Railroads caused at least 159 wildfires in Spokane County between 1970 and 2006, with 36 of those in the Cheney area. As of the end of May, DNR had recorded one railroad-caused wildfire in Washington in 2020.
Cole, the private investigator, said if he had encountered recurring problems with railroad-caused fires in his jurisdiction with Cal Fire, he would be out inspecting locomotives and ensuring railways maintained firebreaks along their tracks.
He couldn’t recall a single wildfire caused by railroad exhaust during his firefighting career.
“When you let the fox watch the hens, there’s going to be a problem,” Cole said about trusting railroad companies to take proactive measures.
‘The public’s paying for it’Ahead of trial, BNSF made an offer of judgment to Ruth Smith and her grandson for a total of $426,000, according to court documents filed at the end of May.
But so far, DNR officials have not openly discussed pursuing a civil case against BNSF to recover firefighting costs in light of the Smiths’ experts’ findings, according to a department spokesperson.
The Washington Attorney General’s Office considers lawsuits in wildfire cases on the recommendation of DNR officials if the cost to the state was more than $100,000 to fight, according to Margheim.
The Fish Lake Fire cost responding agencies about $500,000 to suppress, according to a report from the Northwest Interagency Coordination Center.
Ruth Smith said those unrecovered taxpayer dollars exacerbate her frustration.
“The public’s paying for it,” she said.
But with no statute of limitations on cases where the state government is a victim, Margheim said DNR could still recommend a lawsuit.
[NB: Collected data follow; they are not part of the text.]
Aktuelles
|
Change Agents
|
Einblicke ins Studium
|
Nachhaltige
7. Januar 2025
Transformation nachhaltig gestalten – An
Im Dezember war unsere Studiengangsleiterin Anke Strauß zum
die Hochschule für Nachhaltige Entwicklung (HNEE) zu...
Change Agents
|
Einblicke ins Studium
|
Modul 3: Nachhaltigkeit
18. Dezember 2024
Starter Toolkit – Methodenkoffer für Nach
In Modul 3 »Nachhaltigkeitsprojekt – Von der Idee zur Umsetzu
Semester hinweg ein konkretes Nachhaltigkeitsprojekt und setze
He knows of two such instances in which the state pursued a case after the outcome of a private landowner’s litigation.
The attorney general’s office, which was involved in the fall 2019 deposition of the DNR fire investigator, said it could not confirm the existence of an investigation into the Fish Lake Fire.
Ruth Smith said the $370,000 she’ll receive is just a fraction of what she needs to restore her land, but the offer ensured she’d see some form of restitution before she dies and allowed her to speak about what happened until that day.